Over the past few months, the terrorist group ISIS has shocked the world with the release of numerous violent videos, many of which prominently feature a masked man wearing all black and holding a knife. Heard speaking with a British accent, the man has been given the nickname “Jihadi John” — but the FBI says they now know who he really is. It seems likely they uncovered the man’s identity by analyzing his voice; British Ambassador to the U.S. Peter Westmacott told CNN that voice identification was being used in the investigation.
What the FBI is not disclosing is how, exactly, they did it — and when and on whom the technology might also be used.
Voice identification technology is not new or particularly groundbreaking says DeLiang Wang, who works on training neural networks in voice analysis at Ohio State University.

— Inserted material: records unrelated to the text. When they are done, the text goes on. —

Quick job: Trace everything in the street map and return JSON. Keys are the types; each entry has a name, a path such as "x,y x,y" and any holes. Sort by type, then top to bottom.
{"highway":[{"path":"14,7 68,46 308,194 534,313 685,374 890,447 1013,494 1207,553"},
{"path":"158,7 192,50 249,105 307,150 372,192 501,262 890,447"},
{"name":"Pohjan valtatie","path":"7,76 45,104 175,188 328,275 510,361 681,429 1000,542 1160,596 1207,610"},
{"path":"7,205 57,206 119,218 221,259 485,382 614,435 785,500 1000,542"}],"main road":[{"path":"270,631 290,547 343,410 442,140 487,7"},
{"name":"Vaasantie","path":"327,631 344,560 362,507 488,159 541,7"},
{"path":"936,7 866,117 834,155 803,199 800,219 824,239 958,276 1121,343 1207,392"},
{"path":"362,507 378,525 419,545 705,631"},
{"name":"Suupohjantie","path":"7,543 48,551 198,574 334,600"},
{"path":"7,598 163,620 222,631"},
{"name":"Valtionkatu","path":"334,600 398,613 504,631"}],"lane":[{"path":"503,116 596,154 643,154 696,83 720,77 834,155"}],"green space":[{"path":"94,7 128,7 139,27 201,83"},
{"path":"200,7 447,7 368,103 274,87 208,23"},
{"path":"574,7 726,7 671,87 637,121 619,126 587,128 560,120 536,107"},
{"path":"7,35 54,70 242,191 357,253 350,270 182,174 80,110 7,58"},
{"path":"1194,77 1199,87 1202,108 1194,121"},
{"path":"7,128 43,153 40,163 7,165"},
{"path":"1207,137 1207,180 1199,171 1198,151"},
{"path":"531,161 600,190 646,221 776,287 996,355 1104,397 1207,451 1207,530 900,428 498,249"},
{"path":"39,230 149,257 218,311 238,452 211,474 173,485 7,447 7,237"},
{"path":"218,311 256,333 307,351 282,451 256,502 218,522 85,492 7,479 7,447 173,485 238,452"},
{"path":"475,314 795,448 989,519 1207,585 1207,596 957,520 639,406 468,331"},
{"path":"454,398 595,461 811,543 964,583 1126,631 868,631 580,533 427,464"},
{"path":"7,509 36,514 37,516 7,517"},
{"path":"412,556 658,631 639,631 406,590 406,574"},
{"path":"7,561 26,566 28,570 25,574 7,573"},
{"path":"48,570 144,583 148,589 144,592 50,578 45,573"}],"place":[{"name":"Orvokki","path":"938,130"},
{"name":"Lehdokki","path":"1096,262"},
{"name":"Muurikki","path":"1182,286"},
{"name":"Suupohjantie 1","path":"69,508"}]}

Unlike Siri or Android, which try to understand what a person is saying, speaker identification programs look for patterns in the waveform of a person’s voice. Those patterns remain constant whether he or she is speaking English, Finnish, or random sounds. Computers compare audio samples with other recording of voices in order to match the sample with a speaker. The more voices a neural network has examined, the better it is at recognizing them in the future.
“It’s kind of like fingerprint matching,” Wang tells Popular Science.
The computer first compares a sample to every voice it knows to find a best match. Then it checks the sample against that result to see if they come from the same person.
For at least a decade, computers have beaten human ears at recognizing voices in ideal laboratory settings, Wang says. But out in the real world, voice ID suffers. Background noise, poor recording equipment, or different tones of speech can all confuse speaker recognition programs. A person can also alter their voice to fool a machine. Wang says all of these flaws show the technology has a lot of room to grow.
Of course, in order for software to detect a speaker, it has to have a recording to compare it to. “If they want to track known terrorists they have to have known databases of their voices,” Wang says.
Whether the FBI has such a database is an open question. The NSA has direct access to phone calls through security backdoors, and has used that access to record phone calls en masse according to revelations from documents leaked by Edward Snowden. The FBI has access to at least some of that data, however the agency would not comment on the use of voice identification technology for forensic purposes.